I bought 1000 hang tags, and they came with a hole already made in them. The hole seems hole punch size, kinda like the size in notebooks or binders. When I try to slide the tag gun barbs, they go right through the hole. I have gone on eBay and bought barbs from 6 different sellers, and they all seem to be the small, low quality, flimsy Chinese barbs. I had a couple old spare ones, (I forgot where I bought them from, but it wasnt online) and those have a bid tail (end thing) so those barbs even work with the holes on my hang tags. Is there anything I can do at this point to fix this, or does anyone know where I can get some barbs that have a big tail end?
lol anyone wanna buy 20,000 tag barbs?


this is what I mean, I want the tail to be big, the ones I have, that do work measure at .5cm in height and 1cm in width:


----------



## HPS (May 13, 2010)

i drilled my first set a little too big, just made a handful though so we just shot thru the tag itself, not the prettiest but still worked and got job done, i got a gun and all kinds of barbs on amazon, dont recall seeing the type you drew though. we print tags if you want 20k more, best


----------



## Liberty (Jul 18, 2006)

Try store supply warehouse,


----------



## thetrillest (Sep 22, 2011)

UPDATE: I went to Jo Ann Fabric store, Hobby Lobby, Michaels, and in all places, they had NO IDEA what a tagging gun even was lol. Anyways, on my way back, once I had given up the search for the mythical tag barbs, I stopped at staples to buy some tape, and the barbs were literally next to the tape, and they were the size I was needing, the barbs are made in USA so the quality is much better than those Chinese eBay ones. So if anyone has a hole-puch sized hole, these tags will NOT slip through the holes.
BTW its 1000 2" barbs for $14.99.


----------



## Plus 37 Research (Jan 12, 2011)

Sounds like youve got it handled, but you can get really cheap fastners from uline.com. 5000 for between $13 and $18, depending on length. I dont know much about fastners in general, but they seem pretty large. They dont quite work with loose leaf paper, if thats the size you referenced about your tag holes. They measure about 9mm at the large end and are about 4.5mm wide at that end. So maybe after you exhaust your current supply, you can get 5x more for the same price! Good luck!


----------



## thetrillest (Sep 22, 2011)

Plus 37 Research said:


> Sounds like youve got it handled, but you can get really cheap fastners from uline.com. 5000 for between $13 and $18, depending on length. I dont know much about fastners in general, but they seem pretty large. They dont quite work with loose leaf paper, if thats the size you referenced about your tag holes. They measure about 9mm at the large end and are about 4.5mm wide at that end. So maybe after you exhaust your current supply, you can get 5x more for the same price! Good luck!
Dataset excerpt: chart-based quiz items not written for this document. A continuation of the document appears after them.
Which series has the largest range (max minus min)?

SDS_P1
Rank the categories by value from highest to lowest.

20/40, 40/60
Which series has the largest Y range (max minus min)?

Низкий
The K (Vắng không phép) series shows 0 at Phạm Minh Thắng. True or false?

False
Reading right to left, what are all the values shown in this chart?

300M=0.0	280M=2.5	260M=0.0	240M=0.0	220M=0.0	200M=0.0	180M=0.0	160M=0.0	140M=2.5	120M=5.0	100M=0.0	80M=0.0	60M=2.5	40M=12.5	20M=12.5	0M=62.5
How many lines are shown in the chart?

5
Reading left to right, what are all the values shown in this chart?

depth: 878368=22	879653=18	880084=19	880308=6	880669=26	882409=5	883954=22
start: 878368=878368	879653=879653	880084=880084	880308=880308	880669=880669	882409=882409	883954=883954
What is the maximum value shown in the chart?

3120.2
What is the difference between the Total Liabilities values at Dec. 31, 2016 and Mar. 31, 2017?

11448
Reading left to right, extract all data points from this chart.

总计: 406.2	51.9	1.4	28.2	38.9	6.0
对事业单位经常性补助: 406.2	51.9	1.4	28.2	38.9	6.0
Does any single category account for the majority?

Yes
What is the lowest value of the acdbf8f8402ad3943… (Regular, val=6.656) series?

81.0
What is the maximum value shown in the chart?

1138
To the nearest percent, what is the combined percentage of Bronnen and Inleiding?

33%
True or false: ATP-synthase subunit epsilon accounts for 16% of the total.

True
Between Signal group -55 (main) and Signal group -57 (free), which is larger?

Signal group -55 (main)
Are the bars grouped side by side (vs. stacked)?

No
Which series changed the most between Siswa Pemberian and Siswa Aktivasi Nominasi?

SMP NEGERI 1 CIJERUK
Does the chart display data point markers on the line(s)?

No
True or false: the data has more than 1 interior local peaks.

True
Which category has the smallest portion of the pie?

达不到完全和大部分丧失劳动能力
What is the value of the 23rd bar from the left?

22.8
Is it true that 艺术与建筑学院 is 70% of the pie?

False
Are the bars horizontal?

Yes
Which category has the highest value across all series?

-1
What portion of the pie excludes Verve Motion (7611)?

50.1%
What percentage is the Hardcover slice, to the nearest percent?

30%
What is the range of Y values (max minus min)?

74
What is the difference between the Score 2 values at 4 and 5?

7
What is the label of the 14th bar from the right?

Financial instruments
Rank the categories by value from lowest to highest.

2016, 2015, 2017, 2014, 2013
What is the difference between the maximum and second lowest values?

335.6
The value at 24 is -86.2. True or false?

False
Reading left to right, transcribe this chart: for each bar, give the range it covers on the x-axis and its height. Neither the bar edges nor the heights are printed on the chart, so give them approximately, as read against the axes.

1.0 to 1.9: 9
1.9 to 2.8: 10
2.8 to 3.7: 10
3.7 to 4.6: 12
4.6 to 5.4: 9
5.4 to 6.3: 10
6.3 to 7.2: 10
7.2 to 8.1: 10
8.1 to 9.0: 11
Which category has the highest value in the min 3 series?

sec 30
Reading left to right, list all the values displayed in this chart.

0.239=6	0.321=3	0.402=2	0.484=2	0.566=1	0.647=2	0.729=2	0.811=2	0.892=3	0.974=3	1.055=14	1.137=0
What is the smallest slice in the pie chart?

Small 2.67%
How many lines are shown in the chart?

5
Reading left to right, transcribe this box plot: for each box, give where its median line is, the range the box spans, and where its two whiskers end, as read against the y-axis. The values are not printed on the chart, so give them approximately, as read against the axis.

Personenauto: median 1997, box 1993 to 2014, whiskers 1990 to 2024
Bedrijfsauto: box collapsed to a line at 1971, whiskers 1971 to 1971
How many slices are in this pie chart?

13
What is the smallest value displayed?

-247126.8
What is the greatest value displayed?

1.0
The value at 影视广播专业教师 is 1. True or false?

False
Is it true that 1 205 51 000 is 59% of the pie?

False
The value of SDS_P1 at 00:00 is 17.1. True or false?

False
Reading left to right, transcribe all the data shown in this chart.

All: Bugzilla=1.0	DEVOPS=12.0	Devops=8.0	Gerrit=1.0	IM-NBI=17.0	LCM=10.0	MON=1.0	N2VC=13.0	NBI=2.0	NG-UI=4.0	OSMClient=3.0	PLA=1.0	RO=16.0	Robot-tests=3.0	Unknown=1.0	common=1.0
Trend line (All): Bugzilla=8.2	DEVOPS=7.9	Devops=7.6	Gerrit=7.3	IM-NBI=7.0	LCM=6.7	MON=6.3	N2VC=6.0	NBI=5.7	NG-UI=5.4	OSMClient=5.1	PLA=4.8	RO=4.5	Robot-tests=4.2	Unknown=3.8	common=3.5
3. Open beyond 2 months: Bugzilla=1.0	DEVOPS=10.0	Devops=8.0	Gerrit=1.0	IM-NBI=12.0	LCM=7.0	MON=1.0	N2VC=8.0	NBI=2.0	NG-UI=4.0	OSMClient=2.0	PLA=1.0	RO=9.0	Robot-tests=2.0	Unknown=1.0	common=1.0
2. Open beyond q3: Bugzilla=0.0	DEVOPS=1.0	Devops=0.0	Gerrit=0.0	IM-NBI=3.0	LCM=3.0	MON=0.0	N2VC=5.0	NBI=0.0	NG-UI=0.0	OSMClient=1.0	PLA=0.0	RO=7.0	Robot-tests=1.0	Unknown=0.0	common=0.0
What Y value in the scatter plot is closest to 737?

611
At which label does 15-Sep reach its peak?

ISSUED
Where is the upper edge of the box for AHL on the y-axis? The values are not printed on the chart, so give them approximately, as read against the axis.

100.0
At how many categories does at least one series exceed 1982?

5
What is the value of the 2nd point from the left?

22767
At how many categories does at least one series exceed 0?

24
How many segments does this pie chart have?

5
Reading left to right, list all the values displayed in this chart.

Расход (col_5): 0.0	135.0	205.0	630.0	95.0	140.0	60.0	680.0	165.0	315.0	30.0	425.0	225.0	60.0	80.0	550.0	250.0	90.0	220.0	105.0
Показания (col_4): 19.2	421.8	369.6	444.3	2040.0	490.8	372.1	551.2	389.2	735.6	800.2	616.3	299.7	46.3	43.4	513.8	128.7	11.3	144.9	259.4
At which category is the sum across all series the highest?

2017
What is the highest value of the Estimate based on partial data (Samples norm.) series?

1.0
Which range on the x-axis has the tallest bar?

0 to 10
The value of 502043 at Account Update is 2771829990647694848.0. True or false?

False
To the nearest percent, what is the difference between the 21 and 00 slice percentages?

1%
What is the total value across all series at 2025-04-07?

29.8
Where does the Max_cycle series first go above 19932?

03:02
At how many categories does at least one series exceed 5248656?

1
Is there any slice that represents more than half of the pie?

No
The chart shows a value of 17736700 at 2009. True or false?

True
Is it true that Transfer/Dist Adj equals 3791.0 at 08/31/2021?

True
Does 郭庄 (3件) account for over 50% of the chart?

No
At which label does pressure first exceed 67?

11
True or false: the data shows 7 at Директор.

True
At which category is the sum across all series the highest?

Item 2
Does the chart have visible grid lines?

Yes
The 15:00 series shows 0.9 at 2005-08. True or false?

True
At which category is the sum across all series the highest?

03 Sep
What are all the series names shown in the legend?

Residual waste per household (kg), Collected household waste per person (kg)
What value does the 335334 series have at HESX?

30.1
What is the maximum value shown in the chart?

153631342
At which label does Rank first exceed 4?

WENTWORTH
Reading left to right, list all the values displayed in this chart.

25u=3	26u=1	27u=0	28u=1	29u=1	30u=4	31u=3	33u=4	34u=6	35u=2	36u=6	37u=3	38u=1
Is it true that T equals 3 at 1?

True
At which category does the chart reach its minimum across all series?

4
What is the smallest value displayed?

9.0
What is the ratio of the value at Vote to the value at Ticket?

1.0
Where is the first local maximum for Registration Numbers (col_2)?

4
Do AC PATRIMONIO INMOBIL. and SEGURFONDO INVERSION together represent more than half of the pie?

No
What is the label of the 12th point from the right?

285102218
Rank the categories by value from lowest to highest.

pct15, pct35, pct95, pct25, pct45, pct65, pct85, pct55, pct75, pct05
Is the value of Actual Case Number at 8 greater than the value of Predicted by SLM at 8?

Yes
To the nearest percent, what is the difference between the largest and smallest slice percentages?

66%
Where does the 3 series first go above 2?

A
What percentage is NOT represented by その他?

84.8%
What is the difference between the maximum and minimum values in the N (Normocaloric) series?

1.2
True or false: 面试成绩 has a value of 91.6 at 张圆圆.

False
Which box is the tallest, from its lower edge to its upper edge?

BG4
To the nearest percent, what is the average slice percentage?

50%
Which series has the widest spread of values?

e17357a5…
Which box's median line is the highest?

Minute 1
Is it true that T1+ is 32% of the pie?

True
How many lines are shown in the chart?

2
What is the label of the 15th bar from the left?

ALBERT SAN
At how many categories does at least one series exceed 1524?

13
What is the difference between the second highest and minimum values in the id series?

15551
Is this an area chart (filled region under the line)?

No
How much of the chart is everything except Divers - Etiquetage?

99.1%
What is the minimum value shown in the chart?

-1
Definitely will check it out, I've just found hard to buy things online lately, as you think you're getting something on a product picture, but it could very well be very different and cause a lot of hassle.


----------



## Plus 37 Research (Jan 12, 2011)

I know what you mean. I havent had too many horrible experiences, but i agree that there is so much misleading info/ product pics on the internet and that nothing beats in person purchases. And it seems that we have opposite circumstances: youve got tags and didnt, until a little while ago, have fasteners and i have fasteners but no tags... haha


----------